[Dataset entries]
[Start of Attachment]

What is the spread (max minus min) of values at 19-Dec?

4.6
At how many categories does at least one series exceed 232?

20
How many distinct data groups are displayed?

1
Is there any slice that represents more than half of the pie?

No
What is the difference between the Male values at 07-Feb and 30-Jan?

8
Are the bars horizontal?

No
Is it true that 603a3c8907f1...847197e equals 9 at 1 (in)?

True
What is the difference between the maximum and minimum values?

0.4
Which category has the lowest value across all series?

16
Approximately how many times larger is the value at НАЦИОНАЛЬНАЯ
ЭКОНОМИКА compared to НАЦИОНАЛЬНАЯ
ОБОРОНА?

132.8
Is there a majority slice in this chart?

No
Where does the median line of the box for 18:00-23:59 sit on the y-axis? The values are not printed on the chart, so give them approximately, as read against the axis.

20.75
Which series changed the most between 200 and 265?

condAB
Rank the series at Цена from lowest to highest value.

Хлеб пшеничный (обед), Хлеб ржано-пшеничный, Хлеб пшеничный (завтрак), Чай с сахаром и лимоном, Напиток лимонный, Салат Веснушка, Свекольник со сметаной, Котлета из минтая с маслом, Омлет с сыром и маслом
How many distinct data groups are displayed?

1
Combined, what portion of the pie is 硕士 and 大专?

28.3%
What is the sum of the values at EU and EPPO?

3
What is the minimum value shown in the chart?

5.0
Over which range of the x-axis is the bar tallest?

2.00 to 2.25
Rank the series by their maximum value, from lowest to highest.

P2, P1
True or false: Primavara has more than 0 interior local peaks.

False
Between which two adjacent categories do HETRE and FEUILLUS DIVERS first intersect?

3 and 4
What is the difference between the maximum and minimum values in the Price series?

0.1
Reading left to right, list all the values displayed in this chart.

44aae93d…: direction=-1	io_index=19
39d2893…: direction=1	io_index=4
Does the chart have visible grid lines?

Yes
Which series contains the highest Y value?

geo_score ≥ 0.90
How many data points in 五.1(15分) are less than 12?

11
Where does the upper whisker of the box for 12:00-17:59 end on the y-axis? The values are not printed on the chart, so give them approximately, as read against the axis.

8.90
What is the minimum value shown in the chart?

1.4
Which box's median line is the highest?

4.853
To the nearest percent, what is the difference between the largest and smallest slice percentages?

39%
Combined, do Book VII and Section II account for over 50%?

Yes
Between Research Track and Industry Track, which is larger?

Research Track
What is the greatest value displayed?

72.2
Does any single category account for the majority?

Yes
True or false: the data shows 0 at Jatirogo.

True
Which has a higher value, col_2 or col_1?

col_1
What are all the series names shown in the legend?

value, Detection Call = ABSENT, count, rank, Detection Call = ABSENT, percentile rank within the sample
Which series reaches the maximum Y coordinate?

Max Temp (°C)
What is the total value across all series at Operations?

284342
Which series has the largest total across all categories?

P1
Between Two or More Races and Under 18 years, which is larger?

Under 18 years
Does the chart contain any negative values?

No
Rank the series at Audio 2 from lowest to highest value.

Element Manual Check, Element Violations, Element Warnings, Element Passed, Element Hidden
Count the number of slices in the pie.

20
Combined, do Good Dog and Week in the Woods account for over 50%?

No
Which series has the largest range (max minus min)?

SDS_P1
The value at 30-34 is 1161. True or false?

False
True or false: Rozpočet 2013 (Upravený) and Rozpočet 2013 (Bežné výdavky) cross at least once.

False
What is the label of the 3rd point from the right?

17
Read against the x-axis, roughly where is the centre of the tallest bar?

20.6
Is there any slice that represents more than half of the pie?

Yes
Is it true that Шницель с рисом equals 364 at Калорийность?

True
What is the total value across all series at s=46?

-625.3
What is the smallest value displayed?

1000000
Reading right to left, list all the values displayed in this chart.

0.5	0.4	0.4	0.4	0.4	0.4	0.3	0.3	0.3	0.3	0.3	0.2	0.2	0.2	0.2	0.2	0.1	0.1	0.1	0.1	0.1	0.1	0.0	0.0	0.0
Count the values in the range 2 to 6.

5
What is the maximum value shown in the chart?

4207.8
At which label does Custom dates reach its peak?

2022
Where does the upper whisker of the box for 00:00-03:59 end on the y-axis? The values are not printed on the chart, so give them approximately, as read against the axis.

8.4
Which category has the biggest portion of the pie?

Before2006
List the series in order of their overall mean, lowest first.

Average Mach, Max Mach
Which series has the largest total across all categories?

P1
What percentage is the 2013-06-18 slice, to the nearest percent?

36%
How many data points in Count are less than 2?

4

[End of Attachment]

● WORK INSTRUCTION: Turn every line of the listing above into a JSON list of strings, one string per line, leaving out the blank lines.

● EXPECTED OUTPUT:
[
  "What is the spread (max minus min) of values at 19-Dec?",
  "4.6",
  "At how many categories does at least one series exceed 232?",
  "20",
  "How many distinct data groups are displayed?",
  "1",
  "Is there any slice that represents more than half of the pie?",
  "No",
  "What is the difference between the Male values at 07-Feb and 30-Jan?",
  "8",
  "Are the bars horizontal?",
  "No",
  "Is it true that 603a3c8907f1...847197e equals 9 at 1 (in)?",
  "True",
  "What is the difference between the maximum and minimum values?",
  "0.4",
  "Which category has the lowest value across all series?",
  "16",
  "Approximately how many times larger is the value at НАЦИОНАЛЬНАЯ",
  "ЭКОНОМИКА compared to НАЦИОНАЛЬНАЯ",
  "ОБОРОНА?",
  "132.8",
  "Is there a majority slice in this chart?",
  "No",
  "Where does the median line of the box for 18:00-23:59 sit on the y-axis? The values are not printed on the chart, so give them approximately, as read against the axis.",
  "20.75",
  "Which series changed the most between 200 and 265?",
  "condAB",
  "Rank the series at Цена from lowest to highest value.",
  "Хлеб пшеничный (обед), Хлеб ржано-пшеничный, Хлеб пшеничный (завтрак), Чай с сахаром и лимоном, Напиток лимонный, Салат Веснушка, Свекольник со сметаной, Котлета из минтая с маслом, Омлет с сыром и маслом",
  "How many distinct data groups are displayed?",
  "1",
  "Combined, what portion of the pie is 硕士 and 大专?",
  "28.3%",
  "What is the sum of the values at EU and EPPO?",
  "3",
  "What is the minimum value shown in the chart?",
  "5.0",
  "Over which range of the x-axis is the bar tallest?",
  "2.00 to 2.25",
  "Rank the series by their maximum value, from lowest to highest.",
  "P2, P1",
  "True or false: Primavara has more than 0 interior local peaks.",
  "False",
  "Between which two adjacent categories do HETRE and FEUILLUS DIVERS first intersect?",
  "3 and 4",
  "What is the difference between the maximum and minimum values in the Price series?",
  "0.1",
  "Reading left to right, list all the values displayed in this chart.",
  "44aae93d…: direction=-1\tio_index=19",
  "39d2893…: direction=1\tio_index=4",
  "Does the chart have visible grid lines?",
  "Yes",
  "Which series contains the highest Y value?",
  "geo_score ≥ 0.90",
  "How many data points in 五.1(15分) are less than 12?",
  "11",
  "Where does the upper whisker of the box for 12:00-17:59 end on the y-axis? The values are not printed on the chart, so give them approximately, as read against the axis.",
  "8.90",
  "What is the minimum value shown in the chart?",
  "1.4",
  "Which box's median line is the highest?",
  "4.853",
  "To the nearest percent, what is the difference between the largest and smallest slice percentages?",
  "39%",
  "Combined, do Book VII and Section II account for over 50%?",
  "Yes",
  "Between Research Track and Industry Track, which is larger?",
  "Research Track",
  "What is the greatest value displayed?",
  "72.2",
  "Does any single category account for the majority?",
  "Yes",
  "True or false: the data shows 0 at Jatirogo.",
  "True",
  "Which has a higher value, col_2 or col_1?",
  "col_1",
  "What are all the series names shown in the legend?",
  "value, Detection Call = ABSENT, count, rank, Detection Call = ABSENT, percentile rank within the sample",
  "Which series reaches the maximum Y coordinate?",
  "Max Temp (°C)",
  "What is the total value across all series at Operations?",
  "284342",
  "Which series has the largest total across all categories?",
  "P1",
  "Between Two or More Races and Under 18 years, which is larger?",
  "Under 18 years",
  "Does the chart contain any negative values?",
  "No",
  "Rank the series at Audio 2 from lowest to highest value.",
  "Element Manual Check, Element Violations, Element Warnings, Element Passed, Element Hidden",
  "Count the number of slices in the pie.",
  "20",
  "Combined, do Good Dog and Week in the Woods account for over 50%?",
  "No",
  "Which series has the largest range (max minus min)?",
  "SDS_P1",
  "The value at 30-34 is 1161. True or false?",
  "False",
  "True or false: Rozpočet 2013 (Upravený) and Rozpočet 2013 (Bežné výdavky) cross at least once.",
  "False",
  "What is the label of the 3rd point from the right?",
  "17",
  "Read against the x-axis, roughly where is the centre of the tallest bar?",
  "20.6",
  "Is there any slice that represents more than half of the pie?",
  "Yes",
  "Is it true that Шницель с рисом equals 364 at Калорийность?",
  "True",
  "What is the total value across all series at s=46?",
  "-625.3",
  "What is the smallest value displayed?",
  "1000000",
  "Reading right to left, list all the values displayed in this chart.",
  "0.5\t0.4\t0.4\t0.4\t0.4\t0.4\t0.3\t0.3\t0.3\t0.3\t0.3\t0.2\t0.2\t0.2\t0.2\t0.2\t0.1\t0.1\t0.1\t0.1\t0.1\t0.1\t0.0\t0.0\t0.0",
  "Count the values in the range 2 to 6.",
  "5",
  "What is the maximum value shown in the chart?",
  "4207.8",
  "At which label does Custom dates reach its peak?",
  "2022",
  "Where does the upper whisker of the box for 00:00-03:59 end on the y-axis? The values are not printed on the chart, so give them approximately, as read against the axis.",
  "8.4",
  "Which category has the biggest portion of the pie?",
  "Before2006",
  "List the series in order of their overall mean, lowest first.",
  "Average Mach, Max Mach",
  "Which series has the largest total across all categories?",
  "P1",
  "What percentage is the 2013-06-18 slice, to the nearest percent?",
  "36%",
  "How many data points in Count are less than 2?",
  "4"
]